Saturday, May 14, 2011

Rand & Ron Paul: Social contracts? How do they f-ing work?



With regard to the idea of whether you have a right to health care, you have realize what that implies. It’s not an abstraction. I’m a physician. That means you have a right to come to my house and conscript me. It means you believe in slavery. It means that you’re going to enslave not only me, but the janitor at my hospital, the person who cleans my office, the assistants who work in my office, the nurses.



Basically, once you imply a belief in a right to someone’s services — do you have a right to plumbing? Do you have a right to water? Do you have right to food? — you’re basically saying you believe in slavery.


I’m a physician in your community and you say you have a right to health care. You have a right to beat down my door with the police, escort me away and force me to take care of you? That’s ultimately what the right to free health care would be.
That's so dumb that I'm going to address the stupid instead of addressing where the moral-fail occurs. If I'm a paying customer, I have a right to make a contract with someone for their labors. My right to health care is the right to be a consumer.  No one is saying Rand Paul has to get up out of bed and look at some eyeballs or the cops are going to force him to do jack shit. The health care debate is about allocating the resources of the community so that when any individual needs Rand Raul to come look at their eyes--Rand Paul gets paid.  He gets paid for what he does. The people in his office get paid.  That's not slavery. That's getting paid.   If he doesn't like looking at people's eyeballs for money, then he should have gone into a different business (OFFS, he went into politics, didn't he?)

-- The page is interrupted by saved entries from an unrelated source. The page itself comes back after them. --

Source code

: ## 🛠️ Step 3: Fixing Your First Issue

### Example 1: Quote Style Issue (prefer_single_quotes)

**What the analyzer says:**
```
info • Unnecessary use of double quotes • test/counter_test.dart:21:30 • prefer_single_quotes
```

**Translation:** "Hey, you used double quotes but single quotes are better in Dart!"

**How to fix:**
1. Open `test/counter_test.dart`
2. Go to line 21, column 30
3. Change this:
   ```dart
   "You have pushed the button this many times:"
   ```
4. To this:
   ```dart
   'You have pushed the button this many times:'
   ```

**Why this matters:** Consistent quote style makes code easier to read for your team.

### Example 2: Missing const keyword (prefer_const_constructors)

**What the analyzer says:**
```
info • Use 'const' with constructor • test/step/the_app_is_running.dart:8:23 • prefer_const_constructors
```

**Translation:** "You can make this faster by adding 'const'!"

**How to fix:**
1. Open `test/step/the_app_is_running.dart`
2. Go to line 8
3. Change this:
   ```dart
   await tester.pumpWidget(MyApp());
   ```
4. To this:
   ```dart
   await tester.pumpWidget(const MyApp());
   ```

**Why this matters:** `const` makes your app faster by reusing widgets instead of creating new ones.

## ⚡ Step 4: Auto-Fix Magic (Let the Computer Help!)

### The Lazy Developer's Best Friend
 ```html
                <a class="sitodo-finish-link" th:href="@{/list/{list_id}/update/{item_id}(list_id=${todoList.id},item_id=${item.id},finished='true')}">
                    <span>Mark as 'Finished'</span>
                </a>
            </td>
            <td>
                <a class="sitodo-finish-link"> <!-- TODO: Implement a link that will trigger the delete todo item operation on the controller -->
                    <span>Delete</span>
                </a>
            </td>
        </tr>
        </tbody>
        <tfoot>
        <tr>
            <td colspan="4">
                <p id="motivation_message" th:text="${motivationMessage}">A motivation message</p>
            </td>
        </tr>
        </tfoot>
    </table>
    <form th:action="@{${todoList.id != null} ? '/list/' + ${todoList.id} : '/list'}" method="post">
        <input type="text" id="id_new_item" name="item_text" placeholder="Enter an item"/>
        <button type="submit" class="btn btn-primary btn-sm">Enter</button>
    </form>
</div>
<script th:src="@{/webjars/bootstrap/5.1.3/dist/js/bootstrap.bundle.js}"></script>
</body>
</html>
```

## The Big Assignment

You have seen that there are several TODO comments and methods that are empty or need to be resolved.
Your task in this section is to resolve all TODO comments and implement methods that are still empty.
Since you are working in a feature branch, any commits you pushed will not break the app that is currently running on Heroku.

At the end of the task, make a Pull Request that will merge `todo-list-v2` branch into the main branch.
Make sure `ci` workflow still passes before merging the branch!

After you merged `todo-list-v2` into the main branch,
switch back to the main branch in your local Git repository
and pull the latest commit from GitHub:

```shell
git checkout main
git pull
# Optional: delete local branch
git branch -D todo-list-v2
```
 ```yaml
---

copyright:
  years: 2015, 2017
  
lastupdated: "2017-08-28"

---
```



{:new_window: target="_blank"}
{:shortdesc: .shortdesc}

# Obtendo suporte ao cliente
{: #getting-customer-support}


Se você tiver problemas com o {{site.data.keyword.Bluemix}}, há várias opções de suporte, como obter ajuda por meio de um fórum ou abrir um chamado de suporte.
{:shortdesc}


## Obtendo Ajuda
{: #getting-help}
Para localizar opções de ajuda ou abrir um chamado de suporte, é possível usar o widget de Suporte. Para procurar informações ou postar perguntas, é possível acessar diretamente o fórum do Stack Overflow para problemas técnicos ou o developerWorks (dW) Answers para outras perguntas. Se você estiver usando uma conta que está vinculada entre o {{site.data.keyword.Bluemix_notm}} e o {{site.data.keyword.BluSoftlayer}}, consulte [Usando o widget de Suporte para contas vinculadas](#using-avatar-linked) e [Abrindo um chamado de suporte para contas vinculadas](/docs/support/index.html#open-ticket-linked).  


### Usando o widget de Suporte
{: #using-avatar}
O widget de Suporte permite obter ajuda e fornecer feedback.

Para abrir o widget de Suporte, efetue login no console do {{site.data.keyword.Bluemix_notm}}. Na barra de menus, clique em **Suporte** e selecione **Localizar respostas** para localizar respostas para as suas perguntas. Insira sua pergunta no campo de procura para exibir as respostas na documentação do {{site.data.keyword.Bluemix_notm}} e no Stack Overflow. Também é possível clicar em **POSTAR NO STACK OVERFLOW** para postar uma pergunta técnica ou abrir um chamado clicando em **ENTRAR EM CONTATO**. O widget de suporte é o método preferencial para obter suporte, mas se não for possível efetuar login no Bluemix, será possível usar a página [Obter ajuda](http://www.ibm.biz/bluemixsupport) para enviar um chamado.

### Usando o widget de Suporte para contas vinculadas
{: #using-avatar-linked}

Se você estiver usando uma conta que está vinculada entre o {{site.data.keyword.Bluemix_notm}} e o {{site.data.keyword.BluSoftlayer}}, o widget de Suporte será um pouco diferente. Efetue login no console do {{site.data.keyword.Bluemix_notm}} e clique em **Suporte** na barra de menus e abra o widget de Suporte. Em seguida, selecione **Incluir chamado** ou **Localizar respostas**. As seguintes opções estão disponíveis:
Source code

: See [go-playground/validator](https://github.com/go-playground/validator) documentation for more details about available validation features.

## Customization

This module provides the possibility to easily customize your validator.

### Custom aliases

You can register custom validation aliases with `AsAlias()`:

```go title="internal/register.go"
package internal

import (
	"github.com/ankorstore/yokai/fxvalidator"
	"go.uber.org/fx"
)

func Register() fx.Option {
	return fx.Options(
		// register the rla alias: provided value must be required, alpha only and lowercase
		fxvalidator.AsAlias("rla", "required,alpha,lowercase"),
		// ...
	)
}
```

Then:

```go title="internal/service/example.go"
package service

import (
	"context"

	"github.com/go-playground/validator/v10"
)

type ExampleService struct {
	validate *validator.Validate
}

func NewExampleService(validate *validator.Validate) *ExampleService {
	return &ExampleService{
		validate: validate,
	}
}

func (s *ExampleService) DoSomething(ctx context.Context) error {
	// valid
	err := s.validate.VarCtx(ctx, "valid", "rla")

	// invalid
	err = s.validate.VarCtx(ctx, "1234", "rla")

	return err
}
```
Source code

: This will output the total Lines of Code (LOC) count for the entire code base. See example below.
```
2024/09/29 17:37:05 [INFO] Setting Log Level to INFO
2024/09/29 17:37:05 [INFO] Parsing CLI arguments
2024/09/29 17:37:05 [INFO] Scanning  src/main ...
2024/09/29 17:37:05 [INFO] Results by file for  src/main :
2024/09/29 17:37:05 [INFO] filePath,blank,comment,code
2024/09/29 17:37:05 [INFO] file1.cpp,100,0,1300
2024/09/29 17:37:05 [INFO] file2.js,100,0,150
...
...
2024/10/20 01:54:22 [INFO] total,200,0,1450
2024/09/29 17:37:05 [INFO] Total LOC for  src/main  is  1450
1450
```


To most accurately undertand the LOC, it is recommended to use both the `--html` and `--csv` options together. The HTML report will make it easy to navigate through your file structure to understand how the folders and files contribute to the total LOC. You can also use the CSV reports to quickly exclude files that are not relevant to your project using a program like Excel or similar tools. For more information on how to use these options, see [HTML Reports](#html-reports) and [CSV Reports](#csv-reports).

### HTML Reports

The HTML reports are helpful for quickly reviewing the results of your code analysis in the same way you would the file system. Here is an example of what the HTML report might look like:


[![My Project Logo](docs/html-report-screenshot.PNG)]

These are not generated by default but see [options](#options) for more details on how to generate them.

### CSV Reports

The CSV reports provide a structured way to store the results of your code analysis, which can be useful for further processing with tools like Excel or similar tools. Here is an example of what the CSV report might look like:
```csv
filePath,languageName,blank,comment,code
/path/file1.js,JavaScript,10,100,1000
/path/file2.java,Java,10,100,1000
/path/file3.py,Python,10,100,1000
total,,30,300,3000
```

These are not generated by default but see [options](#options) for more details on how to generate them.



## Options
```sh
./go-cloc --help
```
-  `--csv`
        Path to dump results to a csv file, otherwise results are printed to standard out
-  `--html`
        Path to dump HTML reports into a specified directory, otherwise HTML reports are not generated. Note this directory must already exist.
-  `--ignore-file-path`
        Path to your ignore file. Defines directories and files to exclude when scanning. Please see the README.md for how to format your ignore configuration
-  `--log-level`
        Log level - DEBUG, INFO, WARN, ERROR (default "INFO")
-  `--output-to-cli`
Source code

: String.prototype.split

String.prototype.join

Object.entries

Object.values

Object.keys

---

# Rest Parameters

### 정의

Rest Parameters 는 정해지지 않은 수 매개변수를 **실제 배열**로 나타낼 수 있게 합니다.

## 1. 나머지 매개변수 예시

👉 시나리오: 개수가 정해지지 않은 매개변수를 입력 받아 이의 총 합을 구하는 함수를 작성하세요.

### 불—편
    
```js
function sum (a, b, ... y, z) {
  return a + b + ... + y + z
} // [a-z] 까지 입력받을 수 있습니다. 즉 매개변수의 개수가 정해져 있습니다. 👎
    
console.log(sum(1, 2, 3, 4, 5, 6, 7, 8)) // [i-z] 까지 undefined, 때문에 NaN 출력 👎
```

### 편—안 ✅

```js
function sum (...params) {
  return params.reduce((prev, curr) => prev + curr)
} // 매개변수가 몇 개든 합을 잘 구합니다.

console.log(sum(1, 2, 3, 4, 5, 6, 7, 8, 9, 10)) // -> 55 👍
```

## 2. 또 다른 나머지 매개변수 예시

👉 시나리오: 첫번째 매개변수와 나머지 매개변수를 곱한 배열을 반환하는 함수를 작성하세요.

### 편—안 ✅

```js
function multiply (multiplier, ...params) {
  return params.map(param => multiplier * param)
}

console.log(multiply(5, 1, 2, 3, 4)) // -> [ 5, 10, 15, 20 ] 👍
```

Now I think he's using this "government thugs march in and enslave him" rhetoric because the truth is a little uglier. He doesn't see where anyone has the responsibility to pay taxes that are then used to pay a doctor for someone else's health care. That's also really dumb.  We pay for other people's use of different services all the time. We are all paying in various ways for other people's access to, say, firefighting services or police services--we just don't think about it in those terms. The reason we do it is because we all benefit. If my neighbor's house is on fire--I want someone to put it out before mine is damaged. If there's a crook out there stealing cars, I want hir caught before zie steals mine.  And if there's sick kids in the neighborhood, I want them taken care of before they infect mine. People don't live in a hermetically-sealed bubble where they and only they are responsible for their own troubles.  We have socialized services for things like water-testing and food inspection because we all benefit. There's a shared benefit for a community where we take collective responsibility for the health of people. What he is saying is "If you can't pay for it--die already. No one is paying for you, freeloader."

That he himself is a doctor makes this kind of awkward, though. Hypocritical oath, much?

But this sort of misunderstanding of how it all works is evident when his old man Ron Paul talks about FEMA.  What the senior Paul is saying is that in the case of a natural disaster, mind you, people have done something stupid and should be responsible for themselves. In a natural disaster. One was very stupidly living in an area that was prone to wind, rain, snow, tectonic plate shifts, mudslides or fires. You know, like the planet Earth. He also seems to be kind of disconnected from what FEMA actually does, or why there's such a thing as whole areas designated "disaster areas". If you and about a few thousand of your neighbors are homeless, you are not going to be able to wait, homelessly, for your insurance check so you can go  to Home Depot and fix your problem.  The whole community might have a sudden and desperate lack of access to services and goods they need, like water and food and a roof over their heads. That's why an agency like FEMA comes in--to save lives, not to "bail people out". What a weird perspective he has! It's as if other people don't....matter?

I don't really think blowing off the welfare of your fellow human being was what human civilization, let alone the USA, was based on.

I don't understand how people with so little common understanding about government went into politics at all.